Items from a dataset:
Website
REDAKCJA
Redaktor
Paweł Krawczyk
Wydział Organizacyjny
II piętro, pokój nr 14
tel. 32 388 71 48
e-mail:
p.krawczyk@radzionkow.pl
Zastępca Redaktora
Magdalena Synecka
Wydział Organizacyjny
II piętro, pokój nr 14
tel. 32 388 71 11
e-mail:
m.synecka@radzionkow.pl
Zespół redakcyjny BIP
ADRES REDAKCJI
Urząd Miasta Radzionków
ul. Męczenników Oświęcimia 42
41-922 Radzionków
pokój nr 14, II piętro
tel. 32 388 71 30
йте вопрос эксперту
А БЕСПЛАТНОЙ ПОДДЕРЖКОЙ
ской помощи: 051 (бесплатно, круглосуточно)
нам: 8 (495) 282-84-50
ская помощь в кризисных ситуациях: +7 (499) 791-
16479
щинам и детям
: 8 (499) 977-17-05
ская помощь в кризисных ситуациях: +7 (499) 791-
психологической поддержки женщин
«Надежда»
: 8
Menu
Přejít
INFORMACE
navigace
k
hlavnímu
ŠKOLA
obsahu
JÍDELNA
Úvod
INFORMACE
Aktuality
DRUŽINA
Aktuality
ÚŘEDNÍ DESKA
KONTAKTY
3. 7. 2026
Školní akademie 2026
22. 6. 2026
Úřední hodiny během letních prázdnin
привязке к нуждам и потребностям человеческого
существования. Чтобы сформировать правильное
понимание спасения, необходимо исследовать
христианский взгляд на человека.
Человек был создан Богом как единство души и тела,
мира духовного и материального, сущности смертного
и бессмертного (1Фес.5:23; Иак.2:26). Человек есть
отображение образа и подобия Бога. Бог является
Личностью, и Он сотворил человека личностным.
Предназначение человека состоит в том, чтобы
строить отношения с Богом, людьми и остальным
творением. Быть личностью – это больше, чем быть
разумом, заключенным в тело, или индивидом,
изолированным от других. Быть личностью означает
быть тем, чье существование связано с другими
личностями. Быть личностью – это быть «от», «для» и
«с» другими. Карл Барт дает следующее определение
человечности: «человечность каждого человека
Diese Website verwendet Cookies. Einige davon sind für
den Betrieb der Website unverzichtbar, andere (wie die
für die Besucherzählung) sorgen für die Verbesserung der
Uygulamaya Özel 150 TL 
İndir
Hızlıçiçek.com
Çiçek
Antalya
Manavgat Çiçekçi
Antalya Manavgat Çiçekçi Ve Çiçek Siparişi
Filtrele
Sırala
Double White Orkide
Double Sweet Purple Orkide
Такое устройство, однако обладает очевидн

* **ACTIVITY**
Among the records above, find each line containing the string "Orkide" and copy it.

* **EXERCISE RESULT**
Double White Orkide
Double Sweet Purple Orkide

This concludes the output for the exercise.